In quegli anni si è sgonfiata lentamente la bolla del mattone e non si è più rigonfiata, al punto che prima del Covid eravamo l’unico paese europeo con prezzi delle case fermi o in discesa.
Nei primi tre mesi di quest’anno ci sono stati 14.618 permessi per costruire abitazioni residenziali, 2.063 in più rispetto al 2020. È un effetto rimbalzo: l’anno scorso marzo era stato il mese più colpito dalla pandemia, Ma c’è un incremento anche in confronto ai 13.590 dello stesso periodo del 2019, e di conseguenza anche rispetto agli stessi dei 4 anni precedenti, visto che prima del Covid era in atto una piccola ripresa.

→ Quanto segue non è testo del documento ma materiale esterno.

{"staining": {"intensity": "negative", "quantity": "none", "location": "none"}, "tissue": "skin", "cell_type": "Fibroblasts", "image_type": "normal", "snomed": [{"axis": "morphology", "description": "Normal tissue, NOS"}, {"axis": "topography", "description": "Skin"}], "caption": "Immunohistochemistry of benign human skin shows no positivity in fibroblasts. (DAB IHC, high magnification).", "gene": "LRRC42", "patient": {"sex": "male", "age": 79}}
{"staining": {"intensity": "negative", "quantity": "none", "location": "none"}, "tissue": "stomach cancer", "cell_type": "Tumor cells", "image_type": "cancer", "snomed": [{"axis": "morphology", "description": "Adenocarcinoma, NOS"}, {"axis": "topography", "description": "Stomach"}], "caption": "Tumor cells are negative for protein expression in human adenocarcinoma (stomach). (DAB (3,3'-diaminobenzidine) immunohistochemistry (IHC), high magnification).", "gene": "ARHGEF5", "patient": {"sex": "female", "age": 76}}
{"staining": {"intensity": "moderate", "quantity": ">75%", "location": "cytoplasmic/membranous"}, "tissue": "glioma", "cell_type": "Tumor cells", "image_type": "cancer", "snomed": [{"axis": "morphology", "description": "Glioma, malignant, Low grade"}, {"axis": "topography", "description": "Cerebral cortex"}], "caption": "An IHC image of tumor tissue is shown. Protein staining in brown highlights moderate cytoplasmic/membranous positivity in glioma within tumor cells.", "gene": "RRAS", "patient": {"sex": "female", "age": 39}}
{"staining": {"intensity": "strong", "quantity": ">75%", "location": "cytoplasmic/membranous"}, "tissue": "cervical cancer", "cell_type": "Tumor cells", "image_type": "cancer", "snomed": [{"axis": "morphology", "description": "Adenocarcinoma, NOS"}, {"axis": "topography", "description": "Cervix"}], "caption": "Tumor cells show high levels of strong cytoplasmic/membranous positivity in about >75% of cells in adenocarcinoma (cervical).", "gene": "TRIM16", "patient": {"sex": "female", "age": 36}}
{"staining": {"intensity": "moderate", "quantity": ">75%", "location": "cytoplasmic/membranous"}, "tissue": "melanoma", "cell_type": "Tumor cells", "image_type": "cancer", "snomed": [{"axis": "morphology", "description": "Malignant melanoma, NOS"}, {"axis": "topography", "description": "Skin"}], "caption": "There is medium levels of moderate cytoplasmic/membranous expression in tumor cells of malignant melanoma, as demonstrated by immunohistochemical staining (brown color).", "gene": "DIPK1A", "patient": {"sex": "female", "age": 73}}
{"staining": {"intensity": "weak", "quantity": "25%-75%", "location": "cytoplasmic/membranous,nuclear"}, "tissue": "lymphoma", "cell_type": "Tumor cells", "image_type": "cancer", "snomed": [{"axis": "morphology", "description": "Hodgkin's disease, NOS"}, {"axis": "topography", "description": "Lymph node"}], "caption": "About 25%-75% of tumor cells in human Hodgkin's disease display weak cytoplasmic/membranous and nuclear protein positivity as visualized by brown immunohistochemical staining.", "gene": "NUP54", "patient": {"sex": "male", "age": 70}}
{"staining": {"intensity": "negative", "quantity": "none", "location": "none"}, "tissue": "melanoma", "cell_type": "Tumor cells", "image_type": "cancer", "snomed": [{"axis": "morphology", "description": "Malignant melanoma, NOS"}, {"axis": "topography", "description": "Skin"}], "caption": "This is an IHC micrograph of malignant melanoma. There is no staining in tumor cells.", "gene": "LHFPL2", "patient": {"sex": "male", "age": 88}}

Questo trend è ancora più evidente se consideriamo la superficie abitabile. Si tratta di poco meno di 1,3 milioni di metri quadri, il 7,2% in più che nel primo trimestre del 2019 e il 33% in più che nel primo del 2016. Mentre nel campo dell’edilizia non residenziale vi era stato un picco all’inizio del 2018 che oggi rimane ancora difficile da replicare.
Le vette dei massimi della bolla, a metà anni 2000, rimangono lontanissime. Allora si era arrivati anche a 72mila permessi in un solo trimestre, quasi il quadruplo di oggi.
C’è però lo stesso grande fiducia. Sulla scorta dei provvedimenti governativi come l’Ecobonus, le agevolazioni al credito e alla spesa per la sicurezza degli edifici, così come i fondi europei, già nel febbraio 2021 l’Ance (Associazione Nazionale Costruttori Edili) aveva previsto in un report dettagliato che gli investimenti nelle costruzioni sarebbero cresciuti nel 2021 del 9,4%, con un ruolo trainante delle abitazioni (+12%) e in particolare delle ristrutturazioni (+14,8%).
Si trattava di un momento in cui ancora si prevedeva una crescita del Pil di circa il 4% per quest’anno, stima che poi è stata superata nei mesi successivi. E con essa anche il livello di fiducia del settore dell’edilizia. Che proprio da quest’inverno è decollato. E si è accresciuto il gap che lo separa da quello del settore manifatturiero, soprattutto se il metro di confronto è il livello del 2015, anno ancora di crisi nel mattone.
C’è un incremento della fiducia anche dal lato degli ordini, soprattutto quelli del futuro, così come da quello dell’occupazione, e ancora di più da quello dei prezzi che potranno essere spuntati. Si prevede da questo punto di vista che stia finendo quella lunghissima stagnazione (se non un vero e proprio calo) che ha caratterizzato tutta la fase post-crisi dal 2013 in poi, fatta eccezione per i soliti luoghi, ovvero i centri di poche grandi città.
Il governo sembra essere d’accordo con queste stime. Nel testo del Piano nazionale di ripresa e resilienza varato pochi mesi fa, è messo nero su bianco il fatto che le prime due attività economiche per contributo all’incremento del Pil dopo la spesa dei fondi del Next Generation Eu saranno le costruzioni e l’attività immobiliare.
Non dimentichiamo però le fragilità strutturali del settore: tra i motivi della crisi c’erano state le dimensioni ridotte delle imprese che ne facevano parte. Nel tempo vi è stato un aumento del numero di lavoratori occupati in aziende con più di 10 addetti, in linea con quanto accaduto nel resto dell’economia, dove quelli inseriti in micro-aziende sono diminuiti dal 46,66% al 43,05%. Nel mondo dell’edilizia la riduzione è stata analoga, si è andati dal 65,98% al 62,65%.
Le percentuali sono però diverse. Questo rimane uno degli ambiti in cui la frammentazione è maggiore.
La ripresa e la crescita più forte qui che altrove dovrà servire a risollevare le finanze di tanti piccoli imprenditori e fornitori già in crisi da molto prima del Covid. Tuttavia, la speranza è che possano anche rinforzare qualitativamente le imprese, creare competenze, produttività, stimolare per esempio un indotto ad alto valore aggiunto fatto di nuovi materiali e soluzioni per il risparmio energetico, cosicché il beneficio finale si spanda nel resto dell’economia e soprattutto laddove la produttività è maggiore.
A questo dovrà servire una spesa intelligente dei fondi europei, altrimenti si tratterà solo di mera assistenza.